For some reason this morning I was thinking about a friend of mine from high school.  We did theater and UIL together and had lots of fun.  We even both got to be a part of a group that went to the Inauguration in 2005.  But, like most high school friends, we lost touch after graduation and I only know about her life now thanks to Facebook.  Now, she is living in LA and doing something in production.  She always had big dreams and I thought to myself, "Wow, it is so neat to see a girl from a small town in Texas, who had big dreams to go off and do great things, and she achieved it!"

I was thinking about this, and having a conversation with her in my head where I was telling her how great I thought that was (what? you don't have conversations with people in your head?!), and I realized how my life might look to someone like her.  Here she is, far away from home, working a cool job, and doing cool things.  And here I am, still in East Texas, sitting at home, popping out babies, and the highlight of my week is a trip to Target.  In the conversation in my head, I was telling her, "Yeah, but this is my dream!...."  But no matter how true the words may be (I really would rather be doing nothing else than raising my children in good ol' Texas!), they fell flat, as they sounded like the cliche words that everybody says.

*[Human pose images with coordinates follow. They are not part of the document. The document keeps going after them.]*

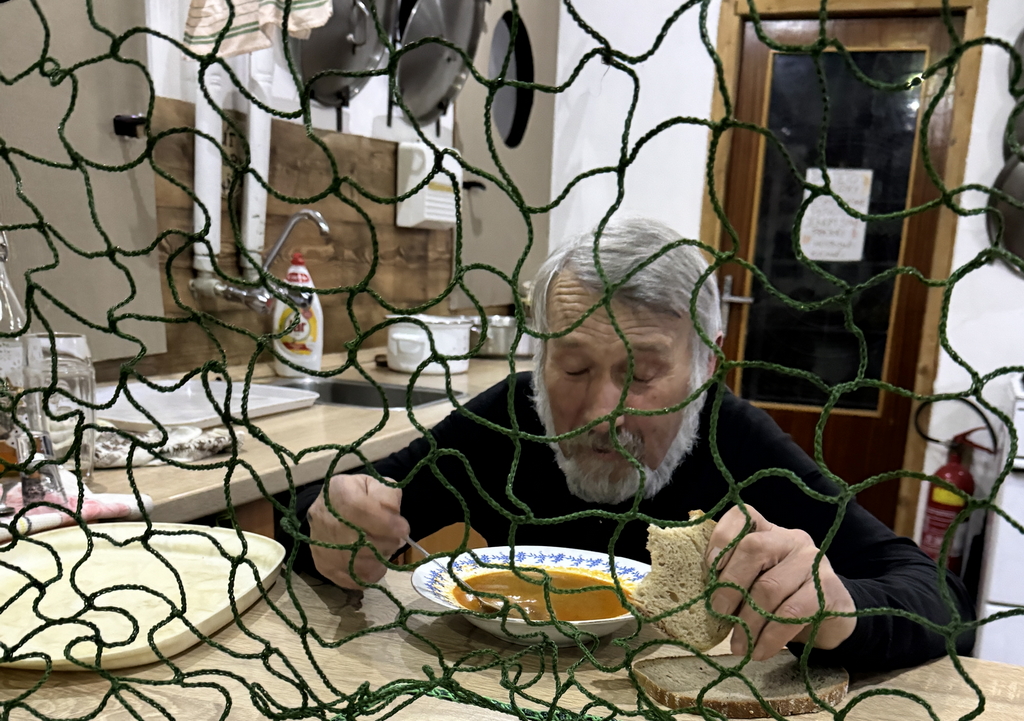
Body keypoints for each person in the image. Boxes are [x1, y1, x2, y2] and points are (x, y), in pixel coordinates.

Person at [291, 217, 974, 673]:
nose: (601, 412)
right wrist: (334, 522)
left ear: (704, 365)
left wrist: (837, 608)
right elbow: (324, 517)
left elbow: (940, 599)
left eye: (642, 374)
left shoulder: (736, 442)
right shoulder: (509, 418)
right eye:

Then it hit me.  At some point, her parents decided that it was their dream to settle down in East Texas and raise a family.  If they hadn't made that decision, she may not be where she is today.  We all have different dreams, we all have different callings, we all have different stories.  Some may seem way more exciting than others, but that doesn't matter.  Because the life that I am living isn't the end of the story.  I am raising my kids so that they can pursue their dreams.  Those dreams may be to go off and do great things that sound really cool.  Or those dreams may be to stay close and do those things that sometimes go unnoticed.  Whatever their dreams may be, it is my job to allow them to dream.  And to give them the opportunity to pursue it.

My life may look quite different than my old friend's life, but that doesn't mean I'm not pursuing a dream. Every life, every dream is an important part of this story we are living together.